I am on my way to remove the sponge and put in the carbon. I just thought it would take out any unwanted debris from the tank . oops.
How long does the carbon affect the nitrates


----------



## Pasfur (Mar 29, 2008)

walkytalky said:


> yes it is the actual crushed coral.It looks like someone took a hammer and smashd alot of white shells up into pieces.
> I am on my way to remove the sponge and put in the carbon. I just thought it would take out any unwanted debris from the tank . oops.
> How long does the carbon affect the nitrates


The type of crushed coral you are describing is fine. There are some old school bags of crushed coral, more commonly used for freshwater African Cichlid tanks, that are not ideal for saltwater. But you are good.

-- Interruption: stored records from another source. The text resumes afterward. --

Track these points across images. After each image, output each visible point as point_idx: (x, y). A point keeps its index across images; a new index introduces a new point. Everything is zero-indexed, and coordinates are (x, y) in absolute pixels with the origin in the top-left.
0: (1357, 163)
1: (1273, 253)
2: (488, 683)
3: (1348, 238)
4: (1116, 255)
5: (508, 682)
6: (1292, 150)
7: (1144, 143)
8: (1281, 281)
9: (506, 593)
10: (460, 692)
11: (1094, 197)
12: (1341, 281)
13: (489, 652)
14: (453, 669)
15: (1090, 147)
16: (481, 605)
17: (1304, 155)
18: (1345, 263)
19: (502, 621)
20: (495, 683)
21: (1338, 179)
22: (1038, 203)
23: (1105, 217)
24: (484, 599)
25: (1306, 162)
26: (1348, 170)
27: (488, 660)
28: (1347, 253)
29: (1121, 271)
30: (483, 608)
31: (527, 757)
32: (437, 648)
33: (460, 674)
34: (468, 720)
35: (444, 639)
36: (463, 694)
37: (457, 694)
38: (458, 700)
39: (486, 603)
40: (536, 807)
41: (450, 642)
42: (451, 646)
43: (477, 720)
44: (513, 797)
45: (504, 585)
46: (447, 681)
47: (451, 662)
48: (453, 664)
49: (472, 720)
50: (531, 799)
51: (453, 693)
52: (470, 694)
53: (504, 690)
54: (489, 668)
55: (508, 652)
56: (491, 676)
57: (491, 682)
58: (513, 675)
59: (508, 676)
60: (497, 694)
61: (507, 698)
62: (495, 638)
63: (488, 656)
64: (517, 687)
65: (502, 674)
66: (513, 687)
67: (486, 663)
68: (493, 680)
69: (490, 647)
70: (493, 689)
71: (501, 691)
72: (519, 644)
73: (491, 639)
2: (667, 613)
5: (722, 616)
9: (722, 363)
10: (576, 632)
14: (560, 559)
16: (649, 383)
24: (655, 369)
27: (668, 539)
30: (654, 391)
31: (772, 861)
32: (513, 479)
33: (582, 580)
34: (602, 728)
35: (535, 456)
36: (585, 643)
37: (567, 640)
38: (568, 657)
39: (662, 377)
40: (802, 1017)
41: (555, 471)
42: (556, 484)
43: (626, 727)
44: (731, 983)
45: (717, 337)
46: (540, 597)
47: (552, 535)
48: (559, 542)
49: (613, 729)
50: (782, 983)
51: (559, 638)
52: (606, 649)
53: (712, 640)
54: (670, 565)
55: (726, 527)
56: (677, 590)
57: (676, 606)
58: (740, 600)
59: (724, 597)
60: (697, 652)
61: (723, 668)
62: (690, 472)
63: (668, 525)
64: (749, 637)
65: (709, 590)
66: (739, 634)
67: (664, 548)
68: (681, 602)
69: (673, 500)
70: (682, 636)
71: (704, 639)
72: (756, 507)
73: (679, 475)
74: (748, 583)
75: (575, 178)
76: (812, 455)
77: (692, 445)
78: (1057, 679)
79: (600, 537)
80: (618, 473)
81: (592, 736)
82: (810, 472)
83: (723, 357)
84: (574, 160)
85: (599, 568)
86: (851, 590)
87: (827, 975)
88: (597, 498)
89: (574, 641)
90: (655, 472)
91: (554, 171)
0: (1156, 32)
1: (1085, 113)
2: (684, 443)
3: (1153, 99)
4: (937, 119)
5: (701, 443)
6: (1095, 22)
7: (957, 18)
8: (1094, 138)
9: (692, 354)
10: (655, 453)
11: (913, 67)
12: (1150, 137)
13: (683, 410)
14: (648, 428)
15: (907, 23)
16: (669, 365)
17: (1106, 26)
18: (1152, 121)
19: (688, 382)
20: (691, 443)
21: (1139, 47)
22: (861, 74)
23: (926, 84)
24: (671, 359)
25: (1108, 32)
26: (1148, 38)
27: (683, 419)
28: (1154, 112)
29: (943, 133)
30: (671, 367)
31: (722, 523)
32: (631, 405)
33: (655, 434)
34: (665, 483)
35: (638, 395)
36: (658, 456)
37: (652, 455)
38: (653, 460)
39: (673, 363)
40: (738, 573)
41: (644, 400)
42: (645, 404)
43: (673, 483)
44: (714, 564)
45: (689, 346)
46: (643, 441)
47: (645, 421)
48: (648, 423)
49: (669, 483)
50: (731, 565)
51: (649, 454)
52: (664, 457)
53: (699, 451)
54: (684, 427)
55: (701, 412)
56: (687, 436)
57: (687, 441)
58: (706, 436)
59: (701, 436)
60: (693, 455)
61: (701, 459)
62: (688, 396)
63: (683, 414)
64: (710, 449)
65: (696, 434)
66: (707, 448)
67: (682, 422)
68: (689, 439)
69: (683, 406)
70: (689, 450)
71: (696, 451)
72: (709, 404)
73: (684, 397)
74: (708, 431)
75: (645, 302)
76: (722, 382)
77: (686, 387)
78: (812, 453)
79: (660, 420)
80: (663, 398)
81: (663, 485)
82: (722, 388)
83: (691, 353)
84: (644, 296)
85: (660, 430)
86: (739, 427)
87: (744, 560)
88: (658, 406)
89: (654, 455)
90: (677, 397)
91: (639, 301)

Carbon does not directly affect nitrates. It removes organic acids which will eventually become Nitrates. Carbon should be changed every 2 weeks, or monthly at absolute minimum.


----------



## walkytalky (Sep 24, 2008)

Thanks for your help
As you can tell I am no chemist by any means. lol  

When is the best time to check the water? Morning or night? I have read that leaving the light on for a long period of time will adjust the water. (?)

I have checked at both times and I am getting a slightly(its not going thru the roof) different reading on the Nitrates and ammonia.


----------